→ VORLIEGENDER TEXT

================================

###

Westpreußen, Provinz: Archivalien

Die wechselnde staatliche Zugehörigkeit spiegelt sich auch in der Geschichte des Schriftguts der westpreußischen Behörden und seiner archivalischen Quellen wider. Die sich bereits 1918 anbahnende und im Versailler Vertrag ein Jahr später beschlossene Eingliederung des Territoriums in den wiedererstandenen polnischen Staat bzw. die neubegründete Freie Stadt Danzig führte zu einer Verlagerung sowohl von archivischen (Teil-) Beständen als auch laufenden Behördenschriftguts auf preußisches Gebiet vor allem nach Königsberg und Berlin; ein Prozess, der sich zum Ende der erneuten Zugehörigkeit des Territoriums zum Deutschen Reich 1939-1944 wiederholen sollte.
Von den Behörden und sonstigen Institutionen Westpreußens sind mit wenigen Ausnahmen nur kleinere Teile überliefert; lediglich das Schriftgut der Regierungen zu Danzig und Marienwerder (XIV. HA, Rep. 180 und 181) weist einen größeren Umfang auf. Wie insgesamt bei den ursprünglich aus dem Staatsarchiv Danzig bzw. aus dem Registraturgut der Behörden der Provinz Westpreußen stammenden Unterlagen wurden die Überlieferungen im Geheimen Staatsarchiv innerhalb der XIV. Hauptabteilung unter Übernahme der Danziger Repositurnummern aufgestellt.

Verweis: zur historischen Entwicklung der Provinz Westpreußen s. gesondertes Schlagwort ‚Westpreußen, Provinz: Geschichte‘

Literaturauswahl:
- Susanne Brockfeld, Geschichten aus der Provinz. Die Jahre 1933-1945 im Spiegel ost- und westpreußischer Provinzialüberlieferung, Berlin 2015, S. 191-208.
- Peter Letkemann: Archivalien zur Geschichte Westpreußens im Geheimen Staatsarchiv Berlin, in: Beiträge zur Geschichte Westpreußens, Nr. 3. Leer 1970.

================================

→ VORLIEGENDE ZEILEN
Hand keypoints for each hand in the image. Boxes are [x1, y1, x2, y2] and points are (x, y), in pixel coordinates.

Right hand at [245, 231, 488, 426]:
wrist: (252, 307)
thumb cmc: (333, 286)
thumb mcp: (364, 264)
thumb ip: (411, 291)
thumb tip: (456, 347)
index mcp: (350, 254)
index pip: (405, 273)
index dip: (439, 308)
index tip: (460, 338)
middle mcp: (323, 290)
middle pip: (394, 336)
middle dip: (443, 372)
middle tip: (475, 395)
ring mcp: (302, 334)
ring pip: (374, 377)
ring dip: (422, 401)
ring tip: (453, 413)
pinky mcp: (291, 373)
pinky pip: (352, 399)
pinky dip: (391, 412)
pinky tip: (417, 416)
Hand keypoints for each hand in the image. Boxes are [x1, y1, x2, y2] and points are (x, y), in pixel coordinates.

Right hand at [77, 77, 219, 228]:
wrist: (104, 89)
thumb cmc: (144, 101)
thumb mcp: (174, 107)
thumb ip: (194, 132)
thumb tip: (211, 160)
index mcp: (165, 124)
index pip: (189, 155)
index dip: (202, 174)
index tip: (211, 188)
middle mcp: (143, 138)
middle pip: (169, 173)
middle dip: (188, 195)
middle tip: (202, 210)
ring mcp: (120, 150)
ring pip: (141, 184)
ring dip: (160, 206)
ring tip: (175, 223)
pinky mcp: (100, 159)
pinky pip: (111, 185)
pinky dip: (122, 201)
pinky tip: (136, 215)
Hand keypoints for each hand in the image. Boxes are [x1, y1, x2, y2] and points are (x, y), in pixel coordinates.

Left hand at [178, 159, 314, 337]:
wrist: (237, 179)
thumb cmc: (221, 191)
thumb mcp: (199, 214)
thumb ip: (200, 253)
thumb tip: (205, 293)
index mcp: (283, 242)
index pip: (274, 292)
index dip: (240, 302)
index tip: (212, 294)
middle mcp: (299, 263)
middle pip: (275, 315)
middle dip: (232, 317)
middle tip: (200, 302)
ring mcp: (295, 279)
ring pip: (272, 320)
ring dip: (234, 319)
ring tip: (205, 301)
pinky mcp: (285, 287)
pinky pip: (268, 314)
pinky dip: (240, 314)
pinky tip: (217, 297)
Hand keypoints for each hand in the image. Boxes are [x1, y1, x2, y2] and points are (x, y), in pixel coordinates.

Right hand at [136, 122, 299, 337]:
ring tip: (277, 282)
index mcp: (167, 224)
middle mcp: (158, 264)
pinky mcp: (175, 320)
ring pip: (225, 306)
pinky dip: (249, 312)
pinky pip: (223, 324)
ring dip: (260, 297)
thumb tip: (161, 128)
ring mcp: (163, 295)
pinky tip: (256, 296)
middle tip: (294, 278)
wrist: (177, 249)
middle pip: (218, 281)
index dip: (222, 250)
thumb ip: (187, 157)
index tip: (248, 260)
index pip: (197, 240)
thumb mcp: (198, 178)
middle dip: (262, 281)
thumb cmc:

================================

→ AUFGABENLISTE
[1] Tausche im Text zu den westpreußischen Archivalien „Schlagwort“ gegen „Stichwort“ aus, und gib dabei die Passage wieder, die mit „Verweis: zur historischen“ beginnt und sich bis „2015, S. 191-208.“ erstreckt.
[2] Welche Regierungen haben laut dem Text zu den westpreußischen Archivalien Schriftgut von größerem Umfang hinterlassen?

→ LÖSUNGEN
[1]
Verweis: zur historischen Entwicklung der Provinz Westpreußen s. gesondertes Stichwort ‚Westpreußen, Provinz: Geschichte‘

Literaturauswahl:
- Susanne Brockfeld, Geschichten aus der Provinz. Die Jahre 1933-1945 im Spiegel ost- und westpreußischer Provinzialüberlieferung, Berlin 2015, S. 191-208.

[2] Die Regierungen zu Danzig und Marienwerder.